As the lawsuit progresses, new information regarding Gino’s potential academic dishonesty is likely to come to light. HBS’s internal investigation findings — a 1,200-page document produced after 18 months of investigation into Gino’s conduct — lie at the heart of this case, with HBS claiming the report proves “by a preponderance of the evidence” that Gino committed research fraud.

The 1,200-page report has been admitted to the case under seal, but various groups involved in the lawsuit have moved to make it public. The University has filed to make the investigation report widely available, and the New Yorker and the Reporters Committee for Freedom of the Press have intervened in the case and filed a joint motion to place the investigation on the public record. According to the New Yorker, high public interest in the case and the investigation’s status as a court document justify public access.

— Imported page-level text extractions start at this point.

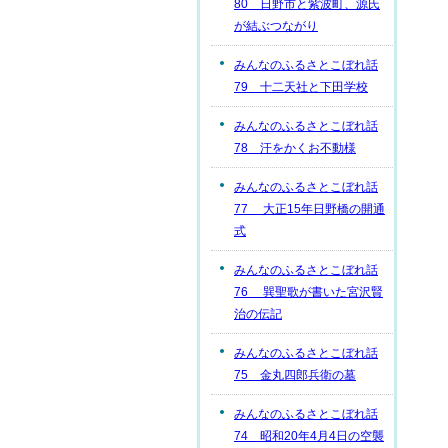
80 日野市と紫波町、源氏
が結ぶつながり
みんなのふるさとこぼれ話
79 十二天社と下田学校
みんなのふるさとこぼれ話
78 汗をかくお不動様
みんなのふるさとこぼれ話
77 大正15年日野橋の開通
式
みんなのふるさとこぼれ話
76 巽聖歌が書いた宮沢賢
治の伝記
みんなのふるさとこぼれ話
75 金丸四郎兵衛の墓
みんなのふるさとこぼれ話
74 昭和20年4月4日の空襲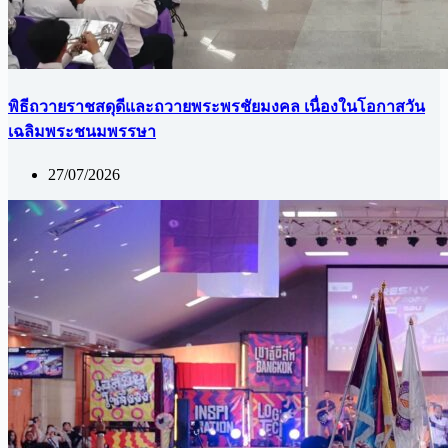
พิธีถวายราชสดุดีและถวายพระพรชัยมงคล เนื่องในโอกาสวัน
เฉลิมพระชนมพรรษา
27/07/2026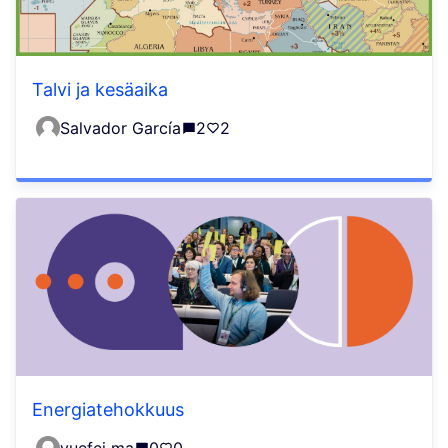
Talvi ja kesäaika
Salvador García
2
2
Energiatehokkuus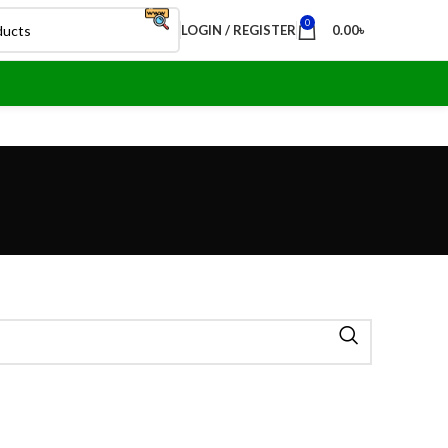
0
LOGIN / REGISTER
0.00
৳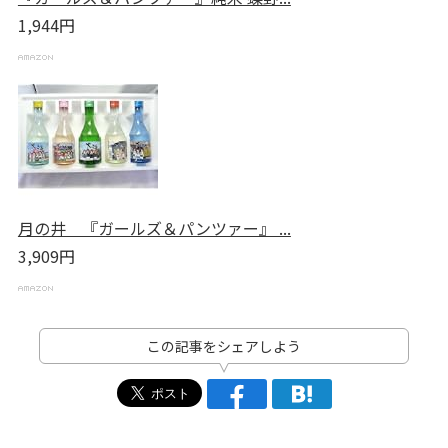
1,944円
月の井 『ガールズ＆パンツァー』 ...
3,909円
この記事をシェアしよう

Gino’s legal team opposes making the investigation report public, filing a motion to keep the record sealed earlier this month.

Sullivan speculated that “at some long future point, whether that’s at summary judgment or at trial, the document would be available publicly through the court process.”

“Whether that happens sooner rather than later is going to depend on the outcome of these motions to seal the document,” he said.